■ MATERIAL TO PROCESS ■
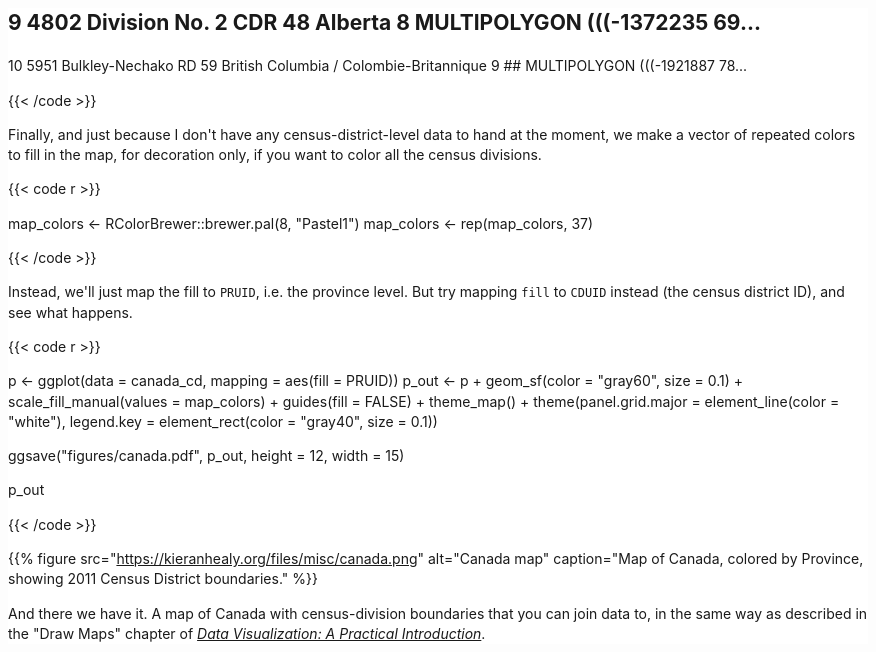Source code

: ## 9   4802 Division No.  2    CDR    48                                 Alberta            8 MULTIPOLYGON (((-1372235 69...
10  5951 Bulkley-Nechako     RD    59 British Columbia / Colombie-Britannique            9 ## MULTIPOLYGON (((-1921887 78...

{{< /code >}}

Finally, and just because I don't have any census-district-level data to hand at the moment, we make a vector of repeated colors to fill in the map, for decoration only, if you want to color all the census divisions.


{{< code r >}}

map_colors <-  RColorBrewer::brewer.pal(8, "Pastel1")
map_colors <- rep(map_colors, 37)


{{< /code >}}

Instead, we'll just map the fill to `PRUID`, i.e. the province level. But try mapping `fill` to `CDUID` instead (the census district ID), and see what happens.

{{< code r >}}

p <- ggplot(data = canada_cd, 
            mapping = aes(fill = PRUID))
p_out <- p + geom_sf(color = "gray60", 
                    size = 0.1) + 
  scale_fill_manual(values = map_colors) + 
  guides(fill = FALSE) + 
  theme_map() + 
  theme(panel.grid.major = element_line(color = "white"),
        legend.key = element_rect(color = "gray40", size = 0.1))

ggsave("figures/canada.pdf", p_out, height = 12, width = 15)

p_out

{{< /code >}}

{{% figure src="https://kieranhealy.org/files/misc/canada.png" alt="Canada map" caption="Map of Canada, colored by Province, showing 2011 Census District boundaries." %}}

And there we have it. A map of Canada with census-division boundaries that you can join data to, in the same way as described in the "Draw Maps" chapter of _[Data Visualization: A Practical Introduction](http://socviz.co)_.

■ EXERCISE INSTRUCTIONS ■
Count the lines in the records that contain the string "data", treating uppercase and lowercase letters as distinct, and state only the resulting number.

■ RESULT BELOW ■
3